Ce coffret de trois CD, « West Coast Vocalists » fait la preuve de la nouvelle construction. Alain Tercinet, auteur aussi du livret, commence par cet album de June Christy – son nom de scène proviendrait de Stan Kenton : leur première rencontre se passe en juin et devant une église – « Something Cool », sorti en 1954 arrangé par Pete Rugolo avec qui elle avait travaillé dans l’orchestre de Stan Kenton. Une écoute attentive de ces faces – et de l’album – fait la démonstration de l’art particulier de la vocaliste capable de s’adapter à des arrangements étranges et difficiles. Même si elle attaque « faux », elle dresse un paysage onirique spécifique.
Chris Connor remplacera June dans l’orchestre de Stan Kenton pour aller ensuite faire carrière sur la Côte Est. « All About Ronnie » sera un des grands succès de l’orchestre et une sorte de définition de l’art de Chris Connor.
Ces deux exemples pour indiquer ce que les critiques de ces années 1950 et 1960 ont raté.
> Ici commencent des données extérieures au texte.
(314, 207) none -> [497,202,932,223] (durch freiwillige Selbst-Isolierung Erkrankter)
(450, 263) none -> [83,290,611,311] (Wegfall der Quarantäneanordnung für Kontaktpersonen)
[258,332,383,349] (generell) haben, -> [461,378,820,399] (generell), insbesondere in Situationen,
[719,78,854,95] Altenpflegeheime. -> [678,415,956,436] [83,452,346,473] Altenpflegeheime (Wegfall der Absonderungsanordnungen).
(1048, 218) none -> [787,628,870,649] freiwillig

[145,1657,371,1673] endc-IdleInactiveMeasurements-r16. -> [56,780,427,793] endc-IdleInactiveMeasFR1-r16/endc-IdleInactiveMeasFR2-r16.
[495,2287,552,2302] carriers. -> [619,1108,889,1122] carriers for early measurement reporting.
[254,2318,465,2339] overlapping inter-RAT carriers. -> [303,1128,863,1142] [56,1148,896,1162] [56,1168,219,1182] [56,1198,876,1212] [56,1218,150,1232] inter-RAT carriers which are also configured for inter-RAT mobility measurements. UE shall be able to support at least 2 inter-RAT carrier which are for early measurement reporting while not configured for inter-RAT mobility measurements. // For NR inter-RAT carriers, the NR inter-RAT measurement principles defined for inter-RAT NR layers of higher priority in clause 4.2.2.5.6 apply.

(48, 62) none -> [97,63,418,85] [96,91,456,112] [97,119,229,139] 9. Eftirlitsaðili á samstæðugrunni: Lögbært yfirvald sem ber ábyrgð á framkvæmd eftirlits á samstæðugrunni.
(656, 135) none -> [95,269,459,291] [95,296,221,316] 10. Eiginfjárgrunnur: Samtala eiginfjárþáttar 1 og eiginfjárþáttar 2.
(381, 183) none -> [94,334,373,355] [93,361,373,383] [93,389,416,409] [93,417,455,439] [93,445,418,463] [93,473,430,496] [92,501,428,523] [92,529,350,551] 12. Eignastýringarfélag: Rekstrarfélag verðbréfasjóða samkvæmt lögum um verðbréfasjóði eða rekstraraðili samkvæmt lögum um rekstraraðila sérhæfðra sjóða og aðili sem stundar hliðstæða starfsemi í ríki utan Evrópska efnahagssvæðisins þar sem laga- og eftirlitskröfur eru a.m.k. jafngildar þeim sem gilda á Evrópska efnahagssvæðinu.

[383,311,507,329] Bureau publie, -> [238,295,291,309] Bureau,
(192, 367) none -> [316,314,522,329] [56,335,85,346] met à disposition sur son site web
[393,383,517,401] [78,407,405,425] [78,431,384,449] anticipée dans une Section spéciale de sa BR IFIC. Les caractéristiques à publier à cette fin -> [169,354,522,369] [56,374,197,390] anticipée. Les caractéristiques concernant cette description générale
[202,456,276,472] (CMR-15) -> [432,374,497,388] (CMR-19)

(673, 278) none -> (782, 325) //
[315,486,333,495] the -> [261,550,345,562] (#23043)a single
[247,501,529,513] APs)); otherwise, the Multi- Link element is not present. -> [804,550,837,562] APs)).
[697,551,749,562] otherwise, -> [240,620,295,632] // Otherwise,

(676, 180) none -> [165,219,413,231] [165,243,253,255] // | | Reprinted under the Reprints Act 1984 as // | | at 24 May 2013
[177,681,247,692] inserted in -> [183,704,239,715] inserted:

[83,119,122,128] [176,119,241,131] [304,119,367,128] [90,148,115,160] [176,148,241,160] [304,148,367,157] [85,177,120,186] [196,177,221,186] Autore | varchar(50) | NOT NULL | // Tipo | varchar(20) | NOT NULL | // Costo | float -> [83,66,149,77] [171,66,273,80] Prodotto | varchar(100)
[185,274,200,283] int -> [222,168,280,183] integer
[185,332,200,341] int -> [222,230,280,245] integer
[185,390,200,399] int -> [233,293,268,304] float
Ce coffret possède plusieurs autres perles qui, toutes, font la preuve de l’originalité de ces arrangeurs abreuvés de Stravinski, Darius Milhaud (Marty Paich, un des grands arrangeurs de cette Côte Ouest, fut un de ses élèves) et autres compositeurs de musique contemporaine eux-même influencés par le jazz. C’est, peut-être le reproche fondamental, ils se réfèrent par trop à une musique savante. Les enregistrements réunis ici font la démonstration qu’ils savent tout autant swinguer. Il faut découvrir ou redécouvrir, Mel Tormé, Lucy Ann Polk, Ann Richards avec sa façon douce de jouer avec la mort – elle s’est suicidée à 48 ans -, Gloria Wood, Doris Day et même Anthony Perkins… Je n’aurai garde d’oublier Julie London et son succès mérité avec « Cry me a river », Chet Baker bien sûr qui suscita un tollé lors de ses premiers enregistrements comme vocaliste. Dick Bock, le producteur du label Pacific, enleva sa voix pour faire jouer le saxophone ténor de Bill Perkins… Certaines n’ont réalisé qu’un seul album, d’autres se sont éloignés du show biz et d’autres ont laissé quelques traces comme Bob Dorough ou Mark Murphy même s’ils ne sont pas vraiment de la Côte Ouest.
De quoi, soudain, se dire que le travail de mémoire peut se conjuguer avec le plaisir de l’écoute…
Nicolas Béniès.
« West Coast Vocalists, Une révolution en douceur, Cry me a river, 1953-1961 », présenté par Alain Tercinet, Frémeaux et associés.